After additional training to become a prisoner-of-war interrogator, Renberg was deployed to England to prepare for the invasion of Nazi-occupied France with the 1st Infantry Division. D-Day found Renberg on a landing craft approaching Omaha Beach but not landing: since the German guns were causing high casualties, the sailor handling his craft reversed the boat after a shell landed in front of it. The craft spent the rest of that day and night on the water – with Renberg and his comrades able to watch history unfold before their eyes – and proceeded to land the next morning. Renberg promptly set up an interrogation center and "soon got my first German prisoners," as he later recalled.
After the breakout at Saint-Lô seven weeks later, German shelling of his interrogation station "in a clump of woods" killed Renberg's sergeant and shrapnel hit his right shoulder, earning him the Purple Heart and promotion to first lieutenant. Sent to a hospital in England for medical care, he eventually returned to the European continent for the rest of the war with the 102nd Infantry Division, commanding a P.O.W. camp after its conclusion.
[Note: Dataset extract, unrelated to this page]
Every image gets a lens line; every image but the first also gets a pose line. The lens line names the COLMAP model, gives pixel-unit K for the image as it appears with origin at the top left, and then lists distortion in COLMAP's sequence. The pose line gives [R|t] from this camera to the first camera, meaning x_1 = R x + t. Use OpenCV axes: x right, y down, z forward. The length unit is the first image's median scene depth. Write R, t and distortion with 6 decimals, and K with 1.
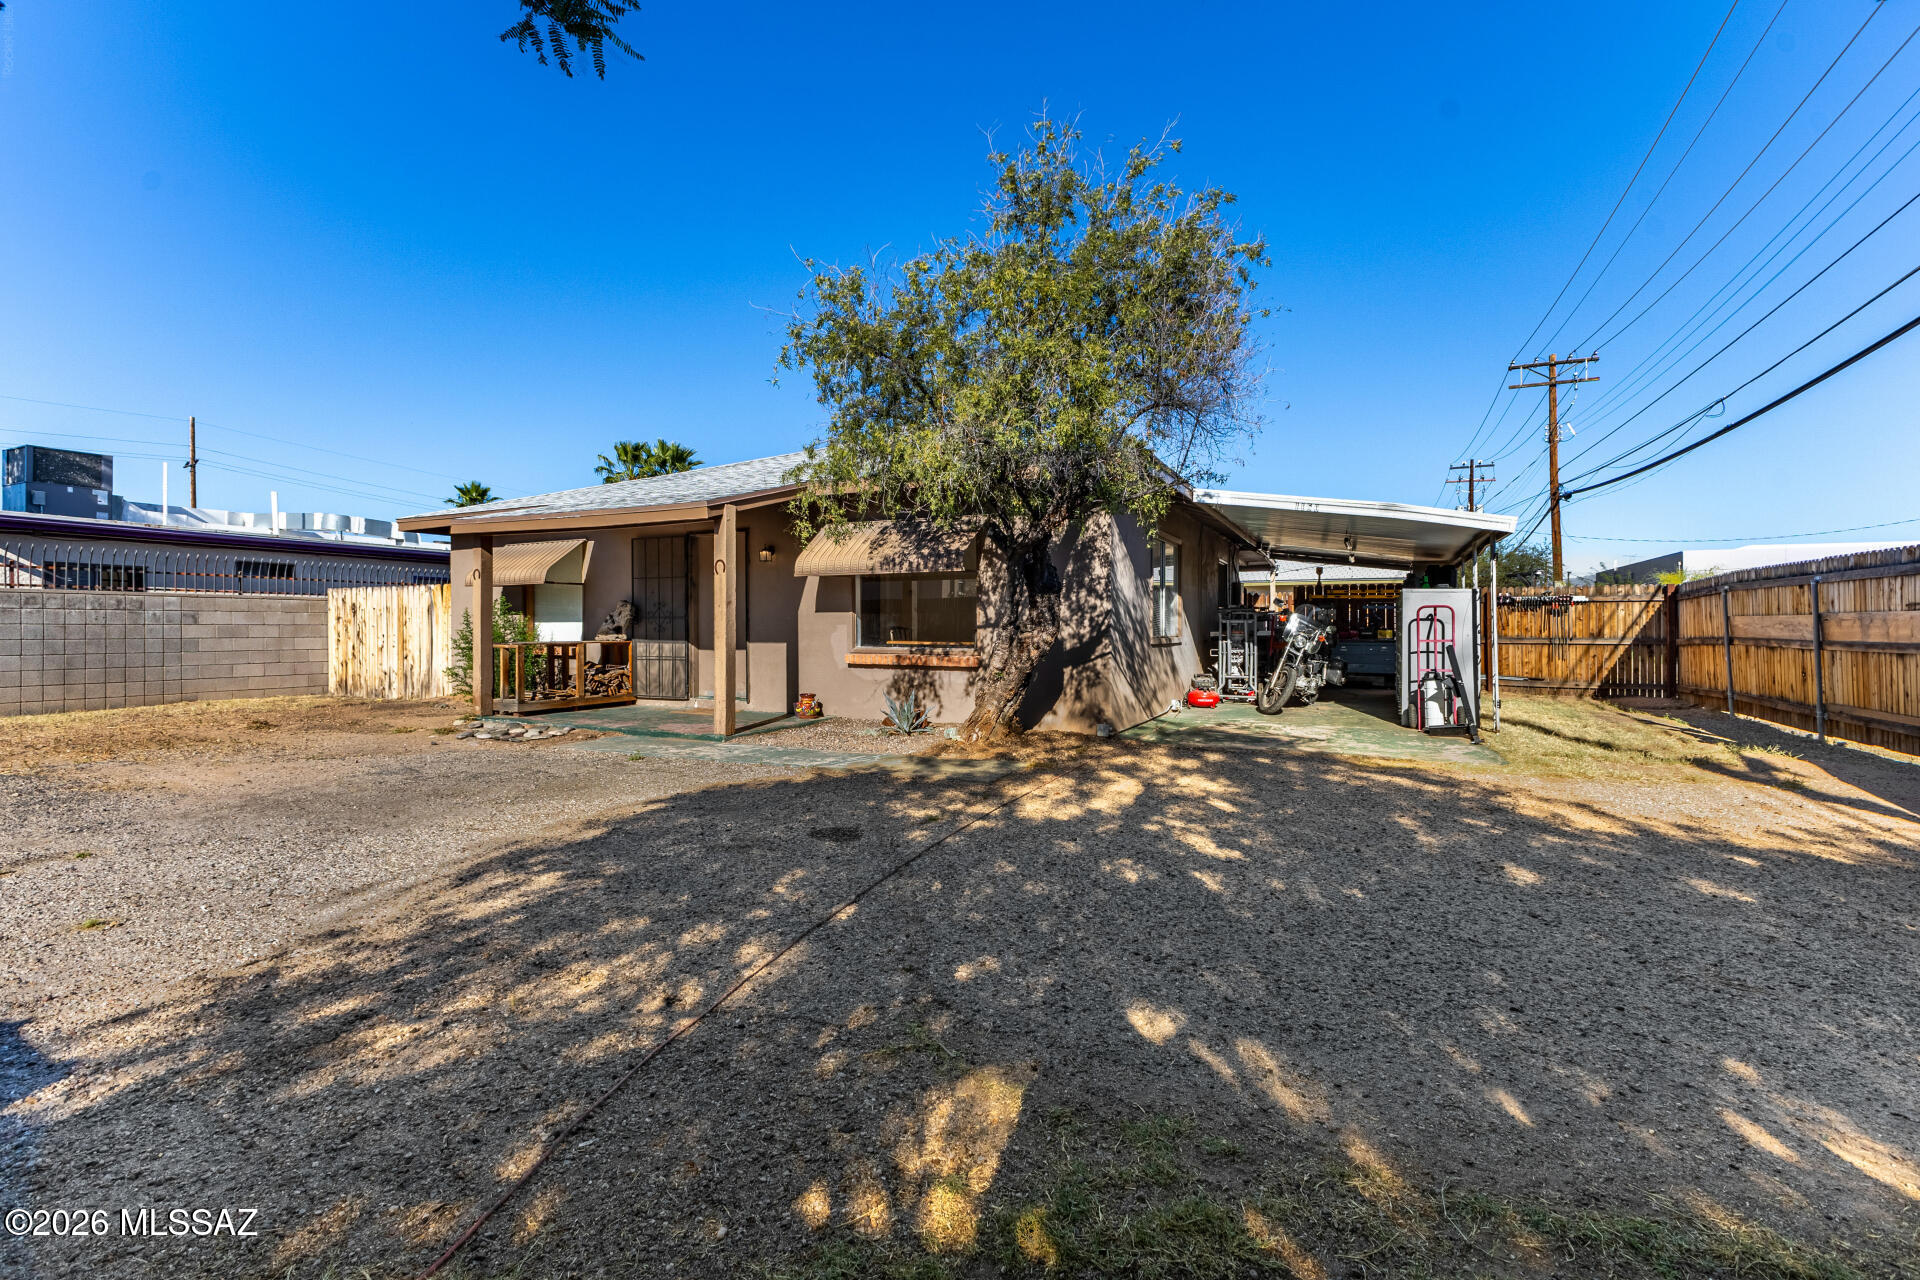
lens RADIAL K [[838.0, 0, 960.0], [0, 838.0, 629.3], [0, 0, 1]] dist [0.002535, -0.000728]
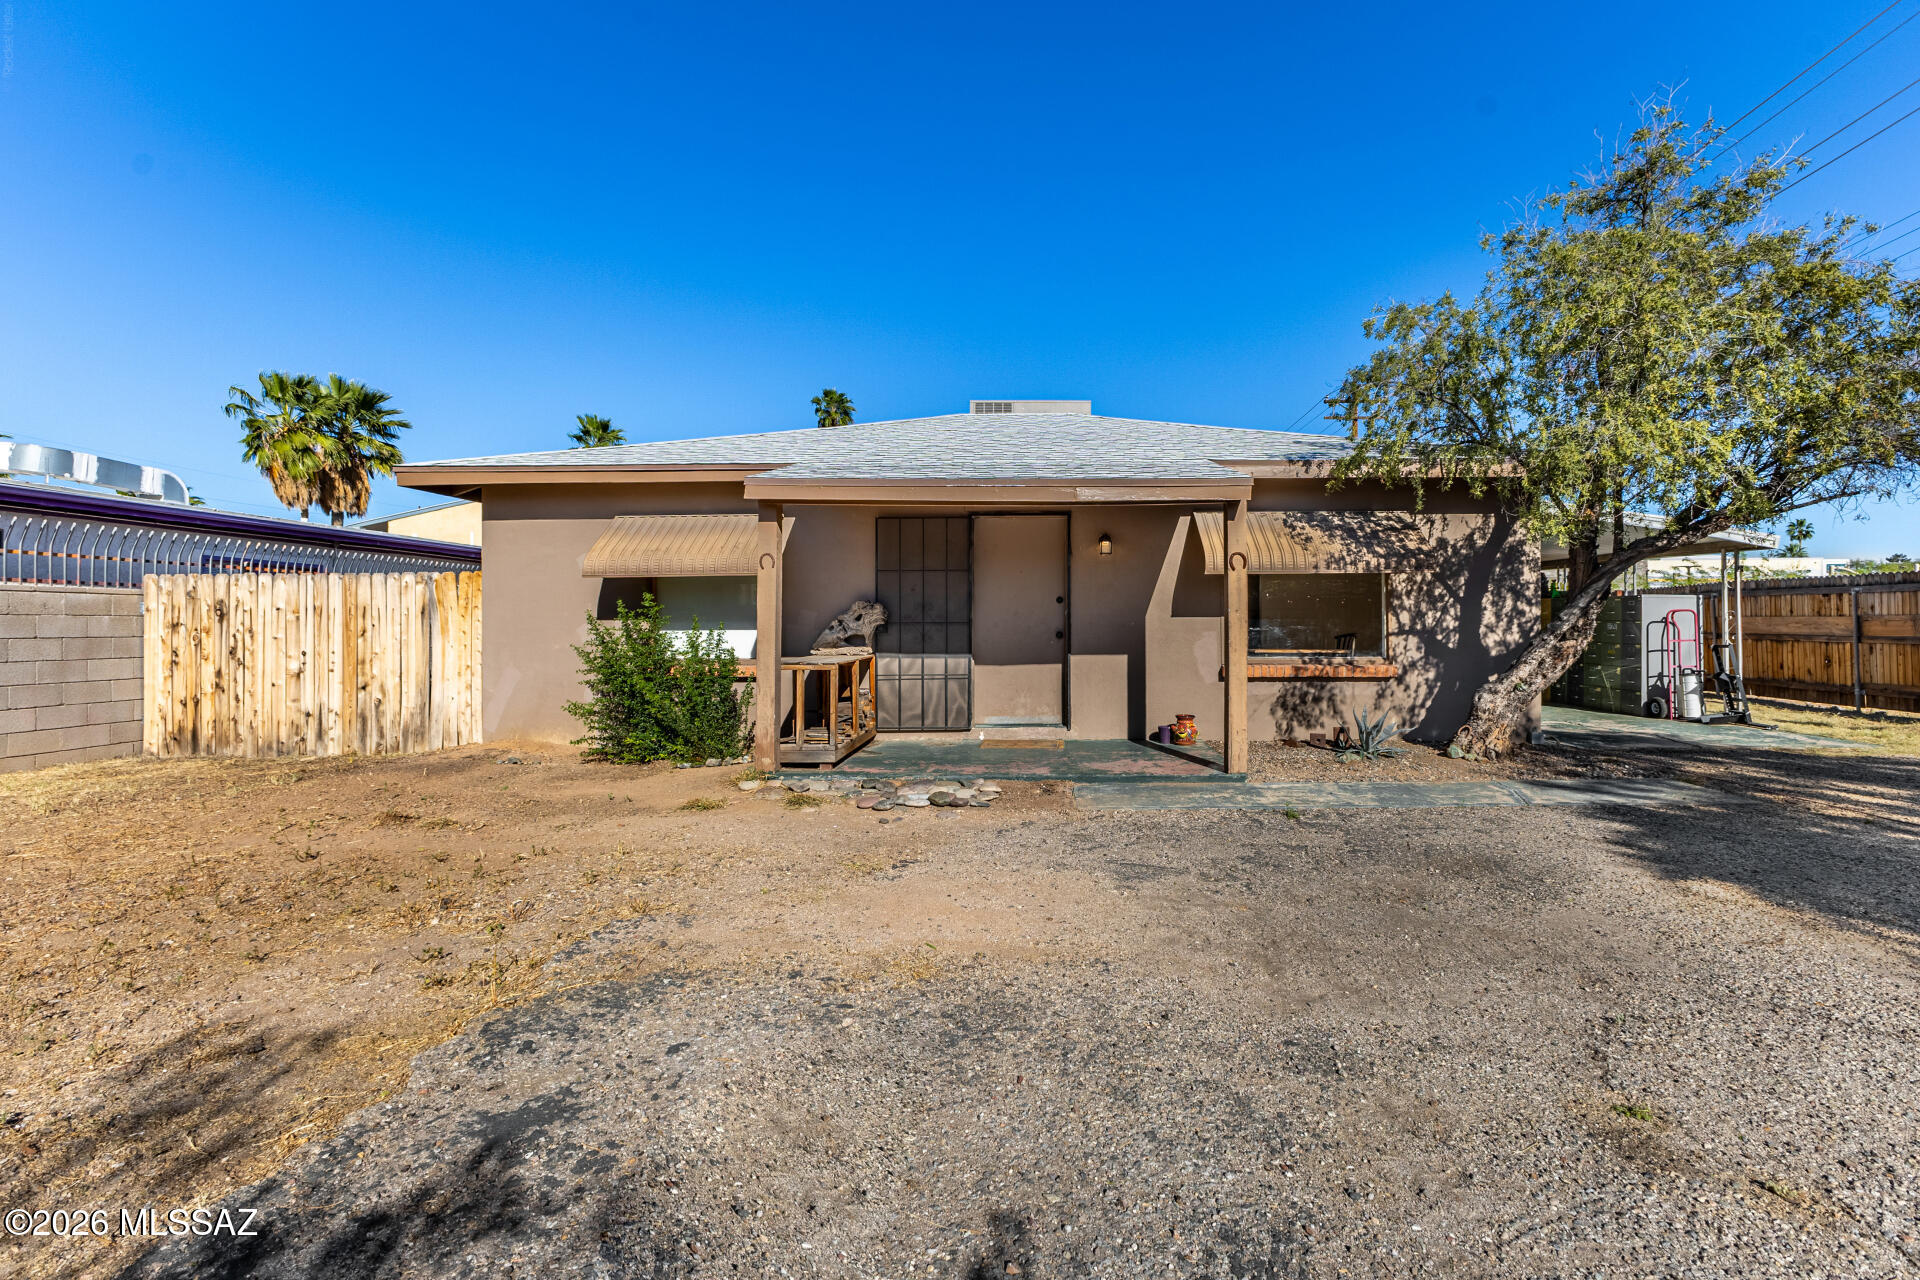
lens RADIAL K [[838.0, 0, 967.0], [0, 838.0, 627.3], [0, 0, 1]] dist [0.002535, -0.000728]
pose [[0.904961, -0.009770, 0.425382, -0.690850], [0.006524, 0.999937, 0.009086, -0.018676], [-0.425445, -0.005447, 0.904968, 0.323911]]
Back in the U.S., he settled in Tulsa, attended the University of Tulsa for a degree in petroleum engineering and joined the petroleum engineering firm of Keplinger & Wanenmacher. In 1959, he left to join Lee Keeling, a K&W associate who had left that firm in 1957, to start Lee Keeling and Associates, Inc. Renberg retired in 2011.
Donations in memory of Kenneth Renberg may be given to the veterans' charity of one's choice or to the Sherwin Miller Museum of Jewish Art in Tulsa.
Graveside Services will be Tuesday, November 6th, 11:00 a.m., at Rose Hill Memorial Park Cemetery, in Tulsa.